Noordwijk – Ein Sieg um (fast) jeden Preis. Nicht mehr und nicht weniger wird vom neuen Trainer der niederländischen Fußball-Nationalmannschaft, Dick Advocaat, erwartet.
Am Freitag tritt Oranje in Rotterdam in der WM-Qualifikation gegen Luxemburg an. Und wenn der WM-Dritte überhaupt noch eine Chance auf ein Ticket für die Weltmeisterschaft 2018 in Russland behalten will, dann darf kein Punkt mehr verspielt werden.
Zeit für Experimente hat Advocaat nicht, das weiß der 69-Jährige ganz genau: «Wir können uns nichts mehr erlauben», sagte er bei seiner ersten Pressekonferenz als Nationaltrainer. Es ist bereits die dritte Amtsperiode des international erfahrenen Trainers bei Oranje.

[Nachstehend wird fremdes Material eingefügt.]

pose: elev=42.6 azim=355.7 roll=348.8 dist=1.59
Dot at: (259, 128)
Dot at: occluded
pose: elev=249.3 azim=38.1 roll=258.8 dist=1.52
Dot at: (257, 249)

Die Niederlande stehen zur Zeit nur auf dem peinlichen Platz in der Gruppe A. Sechs Punkte hinter dem Gruppenersten Frankreich, drei Punkte hinter Schweden und noch zwei hinter Bulgarien. Nur die Ersten jeder Gruppe qualifizieren sich automatisch für die WM. Die besten acht Zweitplatzierten können aber noch in den Playoffs um ein Ticket spielen.
Advocaat hält eine Teilnahme an der WM noch für möglich. Doch in den Niederlanden überwiegt die Skepsis. Zu lange dauert die Krise bei der Elftal, die bereits die Europameisterschaft 2016 verpasst hatte. Doch Advocaat ist zuversichtlich. «Wir brauchen jetzt gute Ergebnisse», sagte er, «die geben Selbstvertrauen, und damit spielt man besser.»
Sein Assistent Ruud Gullit sprach sogar von «Resultat-Fußball». Und das ist den Niederlanden mit seiner Tradition von attraktivem Angriffsspiel eigentlich ein Schimpfwort. «Wir schaffen es bis zur WM», sagte Gullit: «Wenn es sein muss, hinterhältig.»
Immerhin hat das Duo Advocaat/Gullit eine fitte Mannschaft. Auch Bayern-Stürmer Arjen Robben, der gerade noch mit Magenschmerzen das Training ausfallen ließ, soll am Freitag dabei sein. Ansonsten will Advocaat den Routinier Wesley Sneijder von Galatasaray Istanbul setzen. An seinem 33. Geburtstag darf er sein 131. Länderspiel absolvieren – und würde damit den Rekord des früheren Keepers Edwin van der Sar auslöschen.
Die Medien sehen inzwischen alles als Hoffnungsschimmer. Nach dem Antritt des neuen Trainers sei die Stimmung bei Oranje deutlich besser geworden, befand die Boulevardzeitung «De Telegraaf» und brachte ein großes Foto mit einem witzelnden Trainerduo. Dazu die Schlagzeile: «Das Lachen ist zurück bei Oranje».
In den letzten Monaten gab es aber nicht viel zu Lachen. Es herrschten Frust, Ärger, Streit und Chaos. Als sich die WM-Qualifikation in eine bedrohliche Richtung entwickelte, wurde Trainer Danny Blind im März entlassen.
Und Advocaat kehrte zurück. «Ich bin nur 15. Wahl», sagt er nun zynisch. Doch er bewies auch eine gesunde Portion Pragmatismus. Der Blick in die Vergangenheit bringe gar nichts. «Wir müssen nun nach vorne schauen, von Spiel zu Spiel.»